“Il fumo di Satana è entrato nel Tempio di Dio”, disse drammaticamente Paolo VI. E anche Papa Ratzinger ci mette in guardia dagli Anticristi che sono fra noi, più insidiosi di certi attacchi calunniosi dei nemici esterni (come il romanzo di Dan Brown). Per esempio sulla Resurrezione…
Antonio Socci
L’altroieri monsignor Angelo Amato, segretario della Congregazione per la dottrina della fede, ha stroncato questo libro come una storiella fatta di “calunnie, offese ed errori che se fossero stati indirizzati al Corano o alla Shoah avrebbero provocato, giustamente, una sollevazione mondiale”, ma siccome sono “rivolti alla Chiesa e ai cristiani rimangono impuniti”.
Amato ha suggerito che almeno i cattolici evitino di finanziare l’autore di questo “romanzo pervicacemente anticristiano” e gli autori del film ad esso ispirato. Ha chiesto ai cattolici il “rifiuto della menzogna e della diffamazione gratuita”, in sostanza: “spero che tutti voi boicottiate quel film”.
E’ il minimo. Ma ieri il radicale Daniele Capezzone ha subito lanciato la sua fatwa da Radio Radicale tuonando: “oscurantismo”. Cosa dovrebbero fare i cattolici? Subire questa “diffamazione gratuita” e andare pure al cinema a finanziare gli ideatori di questa aggressione mediatica? Non mi risulta che i radicali facciano così quando si sentono bersagliati da calunnie.
Anzi, contrattaccano con tutti i mezzi a loro disposizione. E fanno bene, ovviamente, ne hanno il diritto. Come qualunque altro gruppo umano. Soprattutto se perseguitato come sono oggi i cristiani nel mondo. Spero che nessuno domani accusi di “oscurantismo” le comunità ebraiche se verranno trasformati in film certi libelli calunniosi e alcuni intellettuali ebrei inviteranno a non andare al cinema.

→ SERIE DI COMPITI
1/ Elenchi tutte le persone chiamate per nome nell'articolo sul romanzo di Dan Brown, senza contare la firma.
2/ Prosegua l'articolo sul romanzo di Dan Brown dopo l'ultima frase riportata.

→ DATI
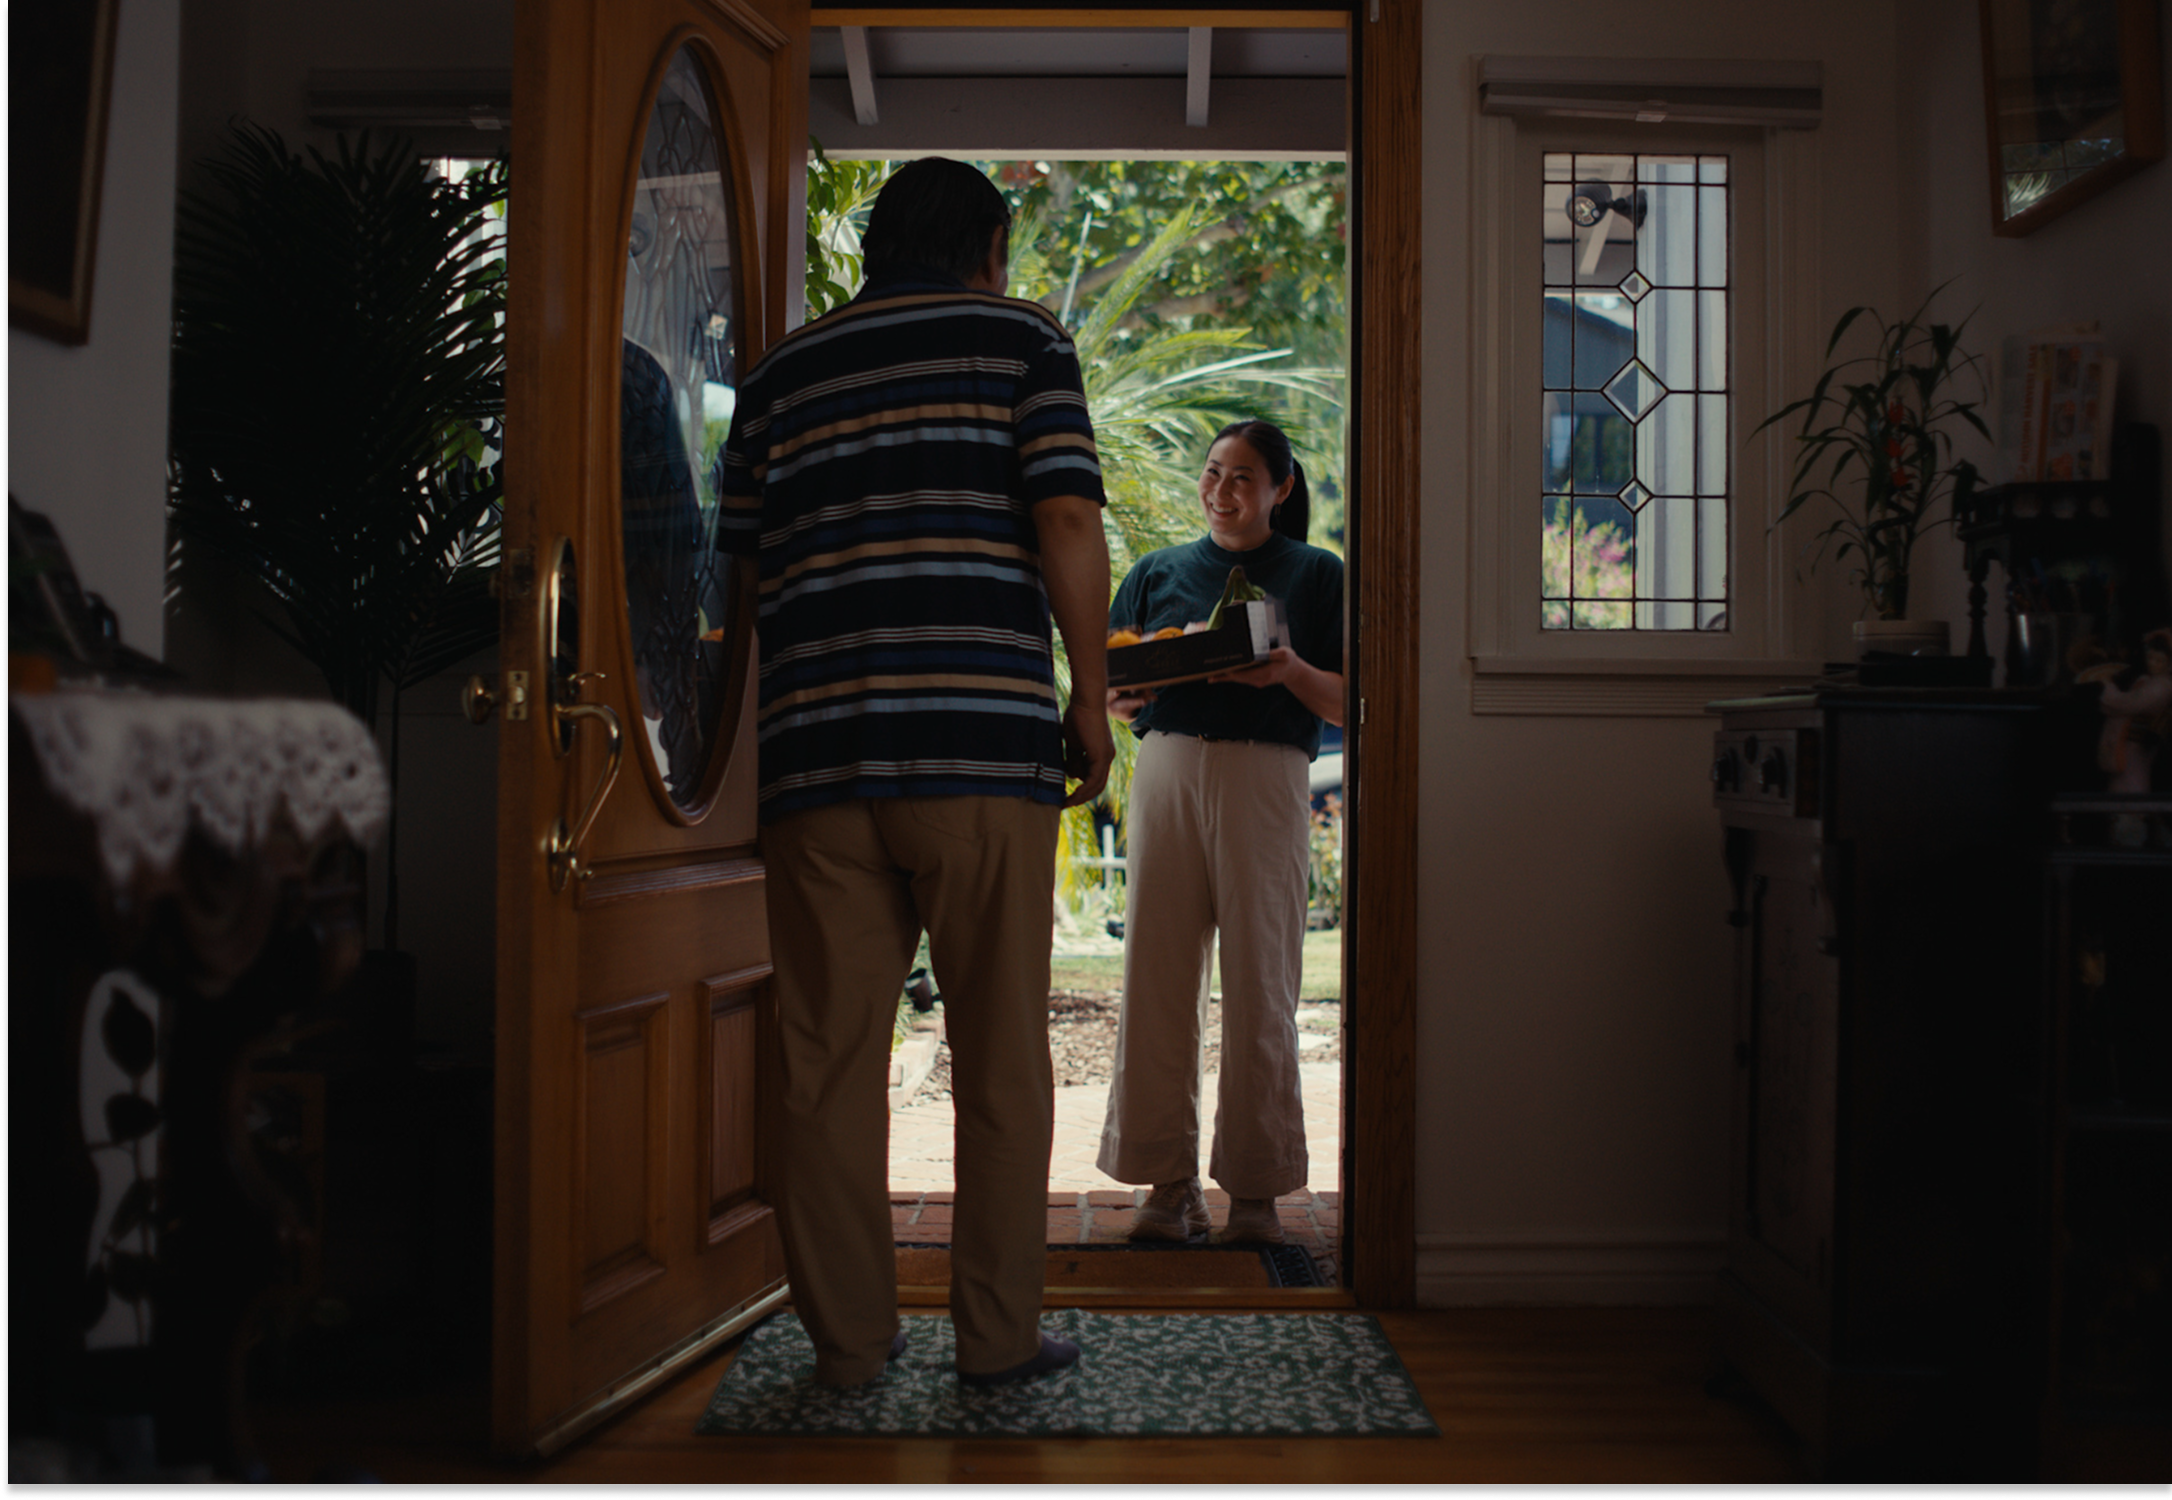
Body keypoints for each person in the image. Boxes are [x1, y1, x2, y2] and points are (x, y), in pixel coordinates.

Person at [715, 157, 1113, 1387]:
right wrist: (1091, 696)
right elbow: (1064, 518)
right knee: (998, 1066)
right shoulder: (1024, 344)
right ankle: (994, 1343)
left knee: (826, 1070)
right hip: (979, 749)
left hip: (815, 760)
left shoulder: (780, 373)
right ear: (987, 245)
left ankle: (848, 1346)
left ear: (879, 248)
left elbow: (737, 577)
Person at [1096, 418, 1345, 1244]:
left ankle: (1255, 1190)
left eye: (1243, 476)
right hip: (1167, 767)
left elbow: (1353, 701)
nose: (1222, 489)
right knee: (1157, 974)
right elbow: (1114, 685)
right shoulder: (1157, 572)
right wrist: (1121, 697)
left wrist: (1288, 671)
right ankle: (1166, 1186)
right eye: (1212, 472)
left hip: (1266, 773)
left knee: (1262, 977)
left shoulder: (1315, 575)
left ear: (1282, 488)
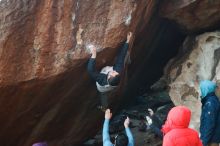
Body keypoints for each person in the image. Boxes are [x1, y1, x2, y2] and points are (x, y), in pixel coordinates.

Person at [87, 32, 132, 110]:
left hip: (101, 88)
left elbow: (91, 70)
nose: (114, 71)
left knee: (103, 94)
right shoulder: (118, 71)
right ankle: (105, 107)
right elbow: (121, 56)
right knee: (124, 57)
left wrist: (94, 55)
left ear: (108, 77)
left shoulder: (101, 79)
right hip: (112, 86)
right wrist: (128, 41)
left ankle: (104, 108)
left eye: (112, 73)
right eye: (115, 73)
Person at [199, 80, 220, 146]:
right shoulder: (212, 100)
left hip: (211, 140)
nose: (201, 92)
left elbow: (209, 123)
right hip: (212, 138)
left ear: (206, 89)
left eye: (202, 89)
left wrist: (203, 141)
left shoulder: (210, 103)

→ RISPOSTE PER COMPITO
1/ Paolo VI, Papa Ratzinger, Dan Brown, Angelo Amato, Daniele Capezzone

2/
E’ il minimo che possano fare. Ma ieri sulla prima pagina della Stampa c’era un editoriale di Gian Enrico Rusconi – noto intellettuale laico – che andava perfino oltre Capezzone. Egli ha ammesso che la storiella inventata da Dan Brown è “avventurosa e calunniosa”, ma ha spiegato che i cattolici non devono fare le “vittime”, non devono reagire alle calunnie e anzi devono unirsi al suddetto Brown per demolire anch’essi la Chiesa. Rusconi ha anche ironizzato su “l’onore offeso” dei cattolici: lo scrive fra virgolette quasi che l’onore dei cattolici non esista o comunque non meriti tutela.
Ma il suo messaggio forte è quell’invito ai cattolici all’autodemolizione. Parafrasando Marx è come se Rusconi avesse detto: cattolici di tutto il mondo, suicidatevi. Che poi è la celebre “profezia” di Antonio Gramsci: “il cattolicesimo democratico fa ciò che il socialismo non potrebbe: amalgama, ordina, vivifica e si suicida”. Praticamente una biografia di Prodi e compagnia, da Dossetti fino alle elezioni del 9 aprile scorso. Ma il problema non riguarda solo la politica: riguarda soprattutto la fede e dunque la teologia (che per la Chiesa è ben più importante).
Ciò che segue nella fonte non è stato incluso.